Joshua Page is an architectural assistant based in London. He completed Part II and I studies at the Macintosh School of Architecture and the University of Bath, where his final project Alma-Mater recieved a nomination for the RIBA Bronze Medal. He has worked for several architectural offices, including Hopkins Architects, where he focussed on the planning and detailed design of both educational and public projects.


His work is focused on the idea of plurality, and the spatial and material relationships that result from it. Pluralism is a social and political philosophy that is centred on the understanding of society as a heterogeneous collection of overlapping social groups, each with their own irreducibly different identities and interests. This pertinent theme is fundamental to the Western ideals of a liberal democratic system, yet the rejection of it is the crux of innumerable global crises.

The acceptance of pluralism means the commitment to sharing a physical and political space with others who we see as equal. It is inherently spatial, and thus inherently architectural. The tension and conflict that result from the negotiation of opposing values is the point of departure for my architectural discourse.


︎    info@joshua.page
︎    +44 7545968896

CV ︎︎︎

Proxemic City

What form could the city take to increase social producity?

District Plan - The speculative proposal inverts the public/private relationship between street and block, and maximises the possibilities for social encounter.


We are living in a gradual cultural osmosis as people move away from their homes and families, towards alien societies and foreign contexts. It is a fast and ever-changing condition that is full of ethnic richness and complexity, and the city is the site upon which they meet. Different people, as a specific elaboration of their culture, live and interact in drastically different ways. Edward T.Hall defined this phenomenon as proxemics. The social encounters caused by the overlap between disparate groups instigates a unique form of social productivity, where new ideas and collaborations are possible. This form of productivity is the foundation of the Post-Fordist economic model, where we primarily produce ideas, not material goods.

An Urban Room - The space formed between each block becomes public realm, framing the retained urban fabric which is renovated to contain accessible public programmes.

The aim of the project is to speculate on a new urban form, that would maximise social productivity within the city at a district, block and cell scale. The proposal aims to do so whilst maintaining a contextual relationship to the city, to avoid the proliferation of a characterless non-place. The canonical forms of the Glasgow's tenement blocks are appropriated as a basic unit, for their internal flexibility and recognisable form. They are applied to the existing urban grid, and extrapolated across the entire district of Tradeston (a formerly industrial area of southern Glasgow).

Appropriation of Form - Proxemic City utilises the vernacular forms of Glasgow (the tennements, the modernist blocks, the close and the gridiron) to inform a ‘contextual’ masterplan.

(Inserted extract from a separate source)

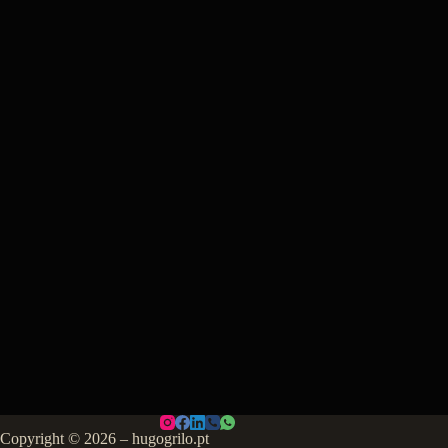
Copyright © 2026 – hugogrilo.pt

The proposal inverts the relationship between public and private space, by inhabiting the street with buildings, and defining the rest of the district as a collection of urban rooms. Blocks of the old city remain, as urban artifacts to be inhabited with culture and leisure activities. The tenement block becomes a social condenser, open on the ground floor for commercial activity and social exchange. As you rise up the section, activity becomes increasingly insular, adapting to meet the requirements of its inhabitants. The cell is reduced to the room, and the block is dissolved into a shared terrain of encounter and social productivity.

District - The regular tennemental grid is excentuated to create several enclosed urban rooms, which within them contain rows of commercial programme and the existing urban fabric (re-purposed as public objects).

Proxemic Territories -  Each urban room has defined territories for different levels of social productivity. The ground is for passing encounter, the commercial rows for closer meeting and interaction, and the housing blocks for more intimate conversation.

Block - The residential programme is lifted off the ground, creating a space of encounter between the public, commericial activity and private residents.

An Urban Gap - The relationship between public and private is inverted through the construction of housing blocks on the former roads.

Cell - The housing blocks contain within them a heirarchy of privacy, as you rise up the building the cells become more insular. The typical cell maximises the possiblities for social productivity by creating permeable thresholds and sight lines throughout the plan. The flat is reduced to the bedroom, with all other space becomming a shared territory.